Никто никогда ничего не знает наверняка.

Глядя в широкую, плотную спину проводника,

думай, что смотришь в будущее, и держись

от него по возможности на расстояньи. Жизнь

в сущности есть расстояние -- между сегодня и

завтра, иначе -- будущим. И убыстрять свои

шаги стоит, только ежели кто гонится по тропе

сзади: убийца, грабители, прошлое и т. п.

VIII

В кислом духе тряпья, в запахе кизяка

цени равнодушье вещи к взгляду издалека

и сам теряй очертанья, недосягаем для

бинокля, воспоминаний, жандарма или рубля.

Кашляя в пыльном облаке, чавкая по грязи,

какая разница, чем окажешься ты вблизи?

Даже еще и лучше, что человек с ножом

о тебе не успеет подумать как о чужом.

IX

Реки в Азии выглядят длинней, чем в других частях

света, богаче аллювием, то есть -- мутней; в горстях,

когда из них зачерпнешь, остается ил,

и пьющий из них сокрушается после о том, что пил.

Не доверяй отраженью. Переплывай на ту

сторону только на сбитом тобою самим плоту.

Знай, что отблеск костра ночью на берегу,

вниз по реке скользя, выдаст тебя врагу.

X

В письмах из этих мест не сообщай о том,

с чем столкнулся в пути. Но, шелестя листом,

повествуй о себе, о чувствах и проч. -- письмо

могут перехватить. И вообще само

перемещенье пера вдоль по бумаге есть

увеличенье разрыва с теми, с кем больше сесть

или лечь не удастся, с кем -- вопреки письму --

ты уже не увидишься. Все равно, почему.

XI

Когда ты стоишь один на пустом плоскогорьи, под

бездонным куполом Азии, в чьей синеве пилот

или ангел разводит изредка свой крахмал;

когда ты невольно вздрагиваешь, чувствуя, как ты мал,

помни: пространство, которому, кажется, ничего

не нужно, на самом деле нуждается сильно во

взгляде со стороны, в критерии пустоты.

И сослужить эту службу способен только ты.

Жизнь в рассеянном свете

Грохот цинковой урны, опрокидываемой порывом

ветра. Автомобили катятся по булыжной

мостовой, точно вода по рыбам

Гудзона. Еле слышный

голос, принадлежащий Музе,

звучащий в сумерках как ничей, но

ровный, как пенье зазимовавшей мухи,

нашептывает слова, не имеющие значенья.

Неразборчивость буквы. Всклокоченная капуста

туч. Светило, наказанное за грубость

прикосновенья. Чье искусство --

отнюдь не нежность, но близорукость.

Жизнь в рассеянном свете! и по неделям

ничего во рту, кроме бычка и пива.

Зимой только глаз сохраняет зелень,

обжигая голое зеркало, как крапива.

Ах, при таком освещении вам ничего не надо!

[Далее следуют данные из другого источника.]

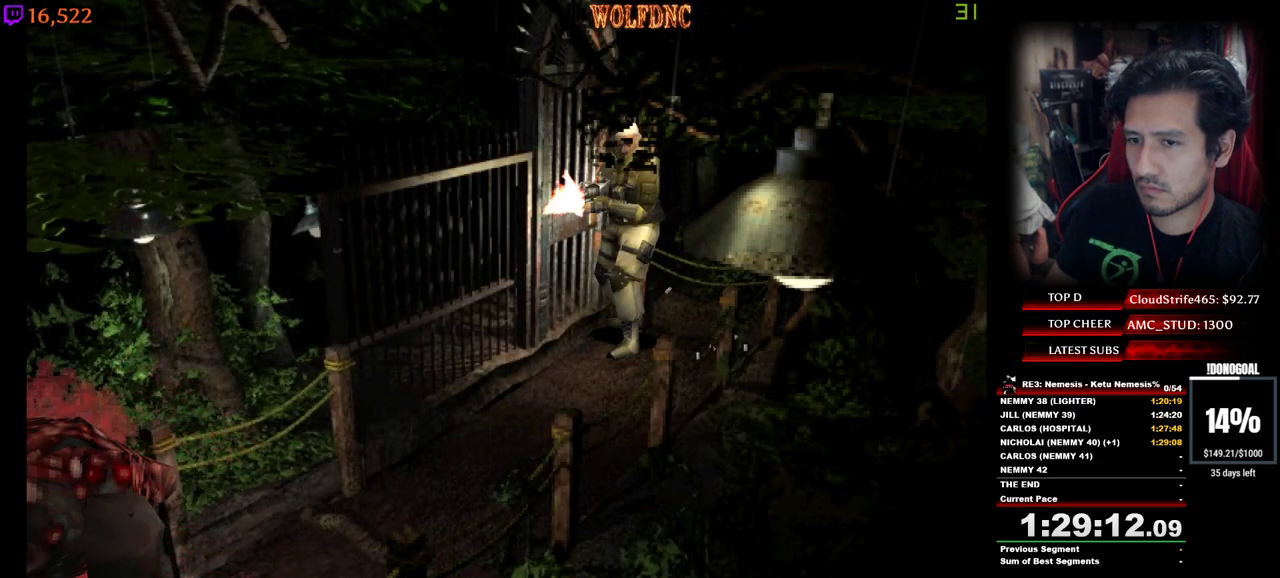
{"keys": ["minus", "num2"], "events": []}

Ни торжества справедливости, ни подруги.

Очертания вещи, как та граната,

взрываются, попадая в руки.

И конечности коченеют. Это

оттого, что в рассеянном свете холод

демонстрирует качества силуэта --

особенно, если предмет немолод.

Спеть, что ли, песню о том, что не за горами?

о сходстве целого с половинкой

о чувстве, будто вы загорали

наоборот: в полнолунье, с финкой.

Но никто, жилку надув на шее,

не подхватит мотивчик ваш. Ни ценитель,

ни нормальная публика: чем слышнее

куплет, тем бесплотнее исполнитель.

<1987>

Из Парменида

Наблюдатель? свидетель событий? войны в Крыму?

Масса жертв -- все в дыму -- перемирие полотенца...

Нет! самому совершить поджог! роддома! И самому

вызвать пожарных, прыгнуть в огонь и спасти младенца,

дать ему соску, назваться его отцом,

обучить его складывать тут же из пальцев фигу.

И потом, завернув бутерброд в газету с простым лицом,

сесть в электричку и погрузиться в книгу

о превращеньях красавиц в птиц, и как их места

зарастают пером: ласточки -- цапли -- дрофы..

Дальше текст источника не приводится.